Experteninterview Fatale Gutachten

  • von Antje Joel
Itiel Dror
© Susannah Ireland /eyevine
Gen-Treffer? Klarer Fall? Keineswegs, sagt der Hirnforscher Itiel Dror. Ein Gespräch über die Verzerrung der Wahrnehmung und die fatalen Irrtümer von Rechtsmedizinern, DNA- und Fingerabdruck-Experten

Herr Dror, Sie haben in Studien etwas zeigen können, das Forensiker weltweit in Aufruhr versetzt hat. Beschreiben Sie uns Ihre Entdeckung.
Auf einen Titel für dieses Gespräch reduziert: „Die heimliche Wahrheit über forensisches Beweismaterial“.

Und die wäre?
Auch Forensiker machen Fehler!
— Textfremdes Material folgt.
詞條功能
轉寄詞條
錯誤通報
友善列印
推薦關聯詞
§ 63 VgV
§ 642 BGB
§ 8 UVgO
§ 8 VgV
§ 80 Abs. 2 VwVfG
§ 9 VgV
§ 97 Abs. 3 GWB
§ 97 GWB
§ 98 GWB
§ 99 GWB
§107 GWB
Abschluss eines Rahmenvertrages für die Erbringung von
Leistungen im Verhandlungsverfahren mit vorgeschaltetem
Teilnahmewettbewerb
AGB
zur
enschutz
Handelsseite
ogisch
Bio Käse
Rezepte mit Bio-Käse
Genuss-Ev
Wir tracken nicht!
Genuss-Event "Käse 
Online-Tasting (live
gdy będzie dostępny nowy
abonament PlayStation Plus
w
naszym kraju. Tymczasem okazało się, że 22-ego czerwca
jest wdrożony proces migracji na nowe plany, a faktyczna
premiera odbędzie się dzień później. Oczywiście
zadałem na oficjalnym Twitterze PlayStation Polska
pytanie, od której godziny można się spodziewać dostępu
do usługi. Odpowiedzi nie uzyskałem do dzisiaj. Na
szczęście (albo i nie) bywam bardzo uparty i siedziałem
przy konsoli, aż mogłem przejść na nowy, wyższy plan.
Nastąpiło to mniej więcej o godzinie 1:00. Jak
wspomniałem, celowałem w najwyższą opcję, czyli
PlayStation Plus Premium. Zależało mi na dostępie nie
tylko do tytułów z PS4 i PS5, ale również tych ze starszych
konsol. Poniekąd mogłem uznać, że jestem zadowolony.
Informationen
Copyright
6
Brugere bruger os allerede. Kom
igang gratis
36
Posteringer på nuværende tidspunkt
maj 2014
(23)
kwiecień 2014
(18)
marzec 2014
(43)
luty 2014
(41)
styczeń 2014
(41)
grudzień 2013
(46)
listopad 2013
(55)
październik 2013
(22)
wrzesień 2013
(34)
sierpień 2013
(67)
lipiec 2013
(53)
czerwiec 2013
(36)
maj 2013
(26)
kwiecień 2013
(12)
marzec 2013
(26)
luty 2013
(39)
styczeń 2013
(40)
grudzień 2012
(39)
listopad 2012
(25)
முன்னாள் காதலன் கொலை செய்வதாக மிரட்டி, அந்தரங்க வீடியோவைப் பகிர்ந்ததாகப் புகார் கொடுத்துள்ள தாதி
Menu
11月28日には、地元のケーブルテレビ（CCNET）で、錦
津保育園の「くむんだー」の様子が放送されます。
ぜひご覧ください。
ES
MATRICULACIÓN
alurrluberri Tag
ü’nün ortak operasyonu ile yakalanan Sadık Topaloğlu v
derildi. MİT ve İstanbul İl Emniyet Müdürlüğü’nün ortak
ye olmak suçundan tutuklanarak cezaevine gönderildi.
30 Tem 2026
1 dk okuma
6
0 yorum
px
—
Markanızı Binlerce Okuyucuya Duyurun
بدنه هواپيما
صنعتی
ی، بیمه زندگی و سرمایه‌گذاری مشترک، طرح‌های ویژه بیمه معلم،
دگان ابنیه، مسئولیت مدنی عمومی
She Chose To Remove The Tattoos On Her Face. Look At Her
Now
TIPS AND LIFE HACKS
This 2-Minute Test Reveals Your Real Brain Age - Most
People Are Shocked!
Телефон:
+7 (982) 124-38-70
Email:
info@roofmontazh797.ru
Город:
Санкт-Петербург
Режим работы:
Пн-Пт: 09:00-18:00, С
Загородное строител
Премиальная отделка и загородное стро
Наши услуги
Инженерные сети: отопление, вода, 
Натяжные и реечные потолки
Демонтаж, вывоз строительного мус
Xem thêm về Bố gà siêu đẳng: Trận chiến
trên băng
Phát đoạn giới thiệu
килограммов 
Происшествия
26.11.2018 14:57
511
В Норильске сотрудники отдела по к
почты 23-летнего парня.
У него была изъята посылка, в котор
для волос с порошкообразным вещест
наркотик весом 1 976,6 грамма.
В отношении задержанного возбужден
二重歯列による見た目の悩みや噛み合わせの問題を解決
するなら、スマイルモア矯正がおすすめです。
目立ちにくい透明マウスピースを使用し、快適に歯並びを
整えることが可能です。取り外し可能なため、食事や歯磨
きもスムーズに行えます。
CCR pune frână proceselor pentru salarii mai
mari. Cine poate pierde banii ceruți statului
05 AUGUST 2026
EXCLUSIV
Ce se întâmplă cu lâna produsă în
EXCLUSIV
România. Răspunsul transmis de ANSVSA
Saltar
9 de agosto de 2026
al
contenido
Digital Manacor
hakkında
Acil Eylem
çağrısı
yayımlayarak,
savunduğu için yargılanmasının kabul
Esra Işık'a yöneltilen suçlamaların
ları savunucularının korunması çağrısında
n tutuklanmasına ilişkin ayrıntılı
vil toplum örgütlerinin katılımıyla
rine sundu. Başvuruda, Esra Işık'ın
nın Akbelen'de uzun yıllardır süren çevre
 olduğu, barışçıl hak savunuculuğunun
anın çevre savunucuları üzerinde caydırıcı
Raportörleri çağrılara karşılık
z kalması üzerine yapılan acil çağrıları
Sie machen sie bei der Auswertung von Fingerabdrücken und Handschriften, bei ballistischen Vergleichen und sogar bei der Analyse von DNA. Aber: Das ist noch nicht das Problem. Das Problem ist, dass alle die Forensiker für unfehlbar halten. Nicht nur Laien, sondern auch Rechtsanwälte, Richter, die Polizei. Alle haben dieses blinde Vertrauen in die forensische Wissenschaft. Hollywood-Produktionen wie „CSI“ tragen entscheidend dazu bei. Wir Forensiker sind schließlich selbst überzeugt von unserer Unfehlbarkeit. Aber die Wirklichkeit sieht ganz, ganz anders aus. Die Öffentlichkeit glaubt, Forensiker seien objektiv und unparteiisch. Die Wahrheit ist, dass ihnen ungeheuer viele Fehler unterlaufen, dass sie überaus voreingenommen sind – und aus dieser Voreingenommenheit heraus urteilen sie. Wir nennen das Cognitive Bias, kognitive Verzerrung. Und doch ist die Forensik die einzige wissenschaftliche Domäne, die einer dahingehenden Überprüfung bislang entkommen ist.